[Required tasks]
1: In the energy consumption article, why is part of China's responsibility for growth in energy demand attributed to the reporting system? Answer in one to three sentences.
2: Pick up the energy consumption article after its final paragraph and write the next part.

[Supplied passage]
▶

Yes, solar farms are spreading out over deserts and farm fields, and wind turbines are popping up all over the land and even in a few locations offshore. But global consumption of fossil fuels grew 1.5 percent last year, according to the Statistical Review of World Energy. Clean energy is growing, but so is demand, and to meet it, dirty energy is growing too. We’re going to have to do things differently if we hope to trim the output of climate-changing emissions.
Even the fossil mix is getting worse; oil was up even faster than total fossil consumption, and demand passed 100 million barrels a day for the first time. Coal also hit a new record, and carbon emissions from energy consumption are up by 50 percent since the turn of the century. The fossil share of primary energy slipped by 0.4 percent, to 81.5 percent, but the climate doesn’t care about percentages; it cares about volumes.
The Statistical Review of World Energy might be more familiar by its older name, the BP Statistical Review. The recent history of BP illustrates the waxing and waning of the idea of green energy. It used to be “British Petroleum” but rebranded itself as “Beyond Petroleum” in 2001, and then reverted back to “BP” in 2006. It published the report, a survey of all forms of energy production and consumption, for 70 years, and the Statistical Review has always served as a useful guide to all things oil.
But BP dropped the report in 2023. A spokesman for the company told Reuters that BP wanted to give the report team more time to concentrate on a shift to renewables and low-carbon energy. Now the report is funded by BP, KPMG, and Kearney. It’s still using the same methodology, and some of the analysts who produce it have left BP to continue on the data series.
The race to transition to zero emissions by mid-century was going to have to be a sprint. Now it appears that the starting gun has fired and the runners are milling around in confusion.
“I would argue that the transition hasn’t even crossed the start line,” said one of those analysts, Nick Wayth, now the chief executive of the Energy Institute. He spoke at a briefing on the report at the Center for Strategic and International Studies in Washington, DC.
The perception here in the United States is that renewable energy is booming. The United States has ample capital, a strong industrial base and a grid to plug into, plus government incentives. But in 2022, solar and wind together produced about 13.66 percent of the kilowatt-hours in the U.S.; in 2023, the last year for which full statistics are available, they produced about 14.1 percent of U.S. electricity generation. These numbers are strong but will leave us a long way from zero at mid-century. And while U.S. greenhouse gas emissions may have declined by 1.9 percent last year, global emissions increased by about 1.1 percent.
Why are emissions increasing? Because the world is hungry for two things: energy and all the manufactured goods that consume energy (cars and trucks, refrigerators, water pumps, cell phones, etc.).
One country is at the center of both categories: China. It was responsible for 85 percent of the growth in energy demand in 2023 over 2022, according to the survey. Some of that responsibility stems from the reporting system, as manufactured goods made in China are counted on China’s climate tab, not on the account of the country where the goods were sold or distributed, such as Walmart, Costco, or Amazon fulfillment centers.

◀

[Records from a dataset]
▶

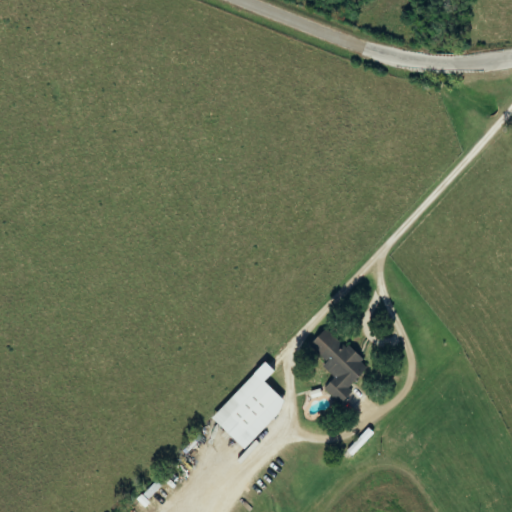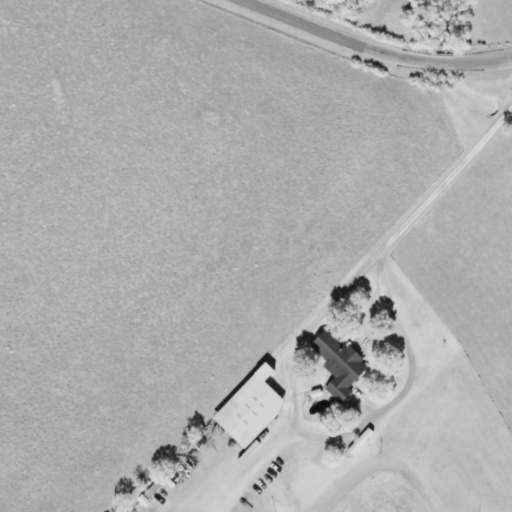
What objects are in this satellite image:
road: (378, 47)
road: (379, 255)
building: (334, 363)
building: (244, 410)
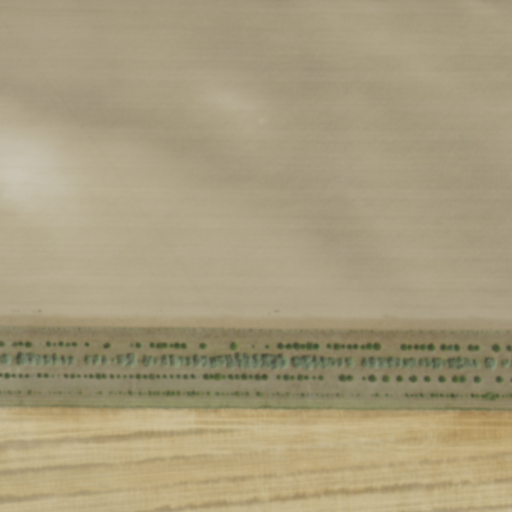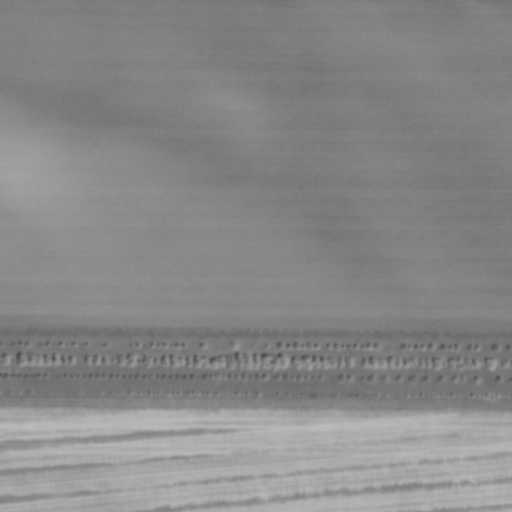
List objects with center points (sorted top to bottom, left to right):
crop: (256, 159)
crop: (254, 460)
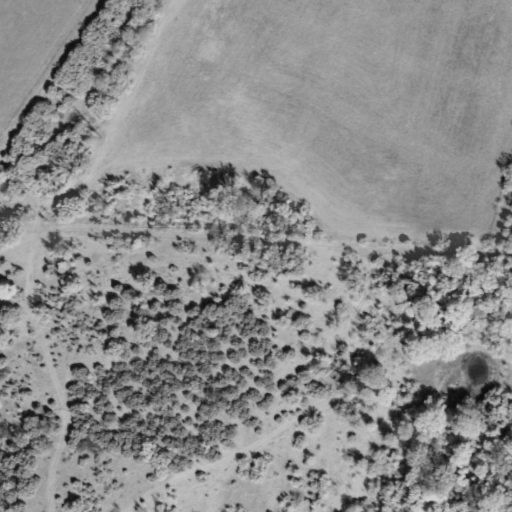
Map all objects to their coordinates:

◀

[Expected responses]
1: Goods manufactured in China are counted on China's climate tab. They are not counted on the account of the country where they are sold or distributed.

2:
And China has been making herculean efforts to produce clean energy. Of the approximately 60 nuclear reactors under construction worldwide, 26 of them are in China, compared to seven in India. Both countries have plans for lots more. China has twice as much wind and solar capacity under construction as the rest of the world combined.
But both are short of electricity and are adding whatever they can. China started work on 70 gigawatts of new coal plants in 2023, by one count. The rest of the world broke ground on less than four gigawatts of new coal generation.
India, now the seventh-largest emitter of greenhouse gases, at just over 7 percent of the global total, will add nearly 14 gigawatts of coal-fired capacity this year. It plans roughly four times that amount over the next eight years. But it’s hard to argue that India, now the world’s most populous country, isn’t doing its share to slow global warming. India has 7 nuclear reactors currently under construction, with plans for more, and has an emissions per capita rate of roughly half the global average.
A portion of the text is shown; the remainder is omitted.